* _What to work on_
Where a picture appears, leave it out; copy everything else in the records exactly.
··· Dataset extract
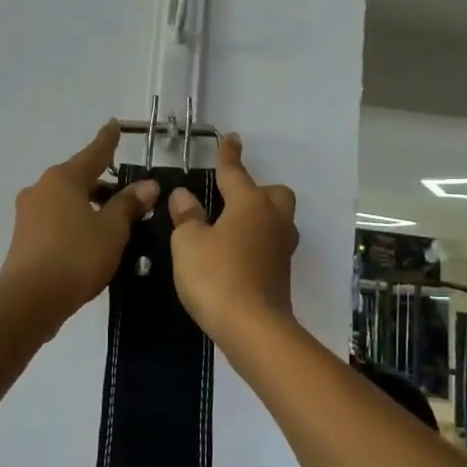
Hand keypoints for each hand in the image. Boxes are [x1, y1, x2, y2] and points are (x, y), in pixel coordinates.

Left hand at [0, 121, 157, 322]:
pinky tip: (91, 241)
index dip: (108, 140)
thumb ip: (129, 204)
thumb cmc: (77, 255)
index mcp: (64, 178)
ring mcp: (29, 214)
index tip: (114, 125)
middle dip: (104, 185)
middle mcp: (42, 188)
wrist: (30, 299)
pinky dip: (75, 223)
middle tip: (130, 197)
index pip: (94, 153)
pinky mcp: (24, 238)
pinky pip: (56, 221)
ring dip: (90, 207)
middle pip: (79, 179)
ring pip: (67, 201)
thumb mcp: (112, 229)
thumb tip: (148, 185)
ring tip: (115, 224)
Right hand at [166, 133, 298, 345]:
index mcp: (249, 204)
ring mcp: (282, 248)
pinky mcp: (282, 273)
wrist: (252, 327)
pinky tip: (236, 256)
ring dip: (259, 218)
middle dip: (257, 190)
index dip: (229, 155)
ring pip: (277, 220)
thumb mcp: (188, 244)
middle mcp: (272, 220)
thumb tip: (185, 196)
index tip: (231, 138)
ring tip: (231, 229)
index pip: (235, 172)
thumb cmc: (216, 276)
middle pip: (274, 194)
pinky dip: (257, 243)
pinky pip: (272, 245)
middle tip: (232, 200)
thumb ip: (187, 217)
······
* _Answer area_
Hand keypoints for each hand in the image. Boxes are [x1, y1, x2, y2] and points are (x, y), in pixel coordinates.

Left hand at [0, 121, 157, 322]:
pinky tip: (91, 241)
index dip: (108, 140)
thumb ip: (129, 204)
thumb cmc: (77, 255)
index mcp: (64, 178)
ring mcp: (29, 214)
index tip: (114, 125)
middle dip: (104, 185)
middle mcp: (42, 188)
wrist: (30, 299)
pinky dip: (75, 223)
middle tip: (130, 197)
index pip: (94, 153)
pinky mcp: (24, 238)
pinky pip: (56, 221)
ring dip: (90, 207)
middle pip: (79, 179)
ring pip: (67, 201)
thumb mcp: (112, 229)
thumb tip: (148, 185)
ring tip: (115, 224)
Right hand at [166, 133, 298, 345]:
index mcp: (249, 204)
ring mcp: (282, 248)
pinky mcp: (282, 273)
wrist: (252, 327)
pinky tip: (236, 256)
ring dip: (259, 218)
middle dip: (257, 190)
index dip: (229, 155)
ring pip: (277, 220)
thumb mcp: (188, 244)
middle mcp: (272, 220)
thumb tip: (185, 196)
index tip: (231, 138)
ring tip: (231, 229)
index pip: (235, 172)
thumb cmc: (216, 276)
middle pip: (274, 194)
pinky dip: (257, 243)
pinky pip: (272, 245)
middle tip: (232, 200)
thumb ip: (187, 217)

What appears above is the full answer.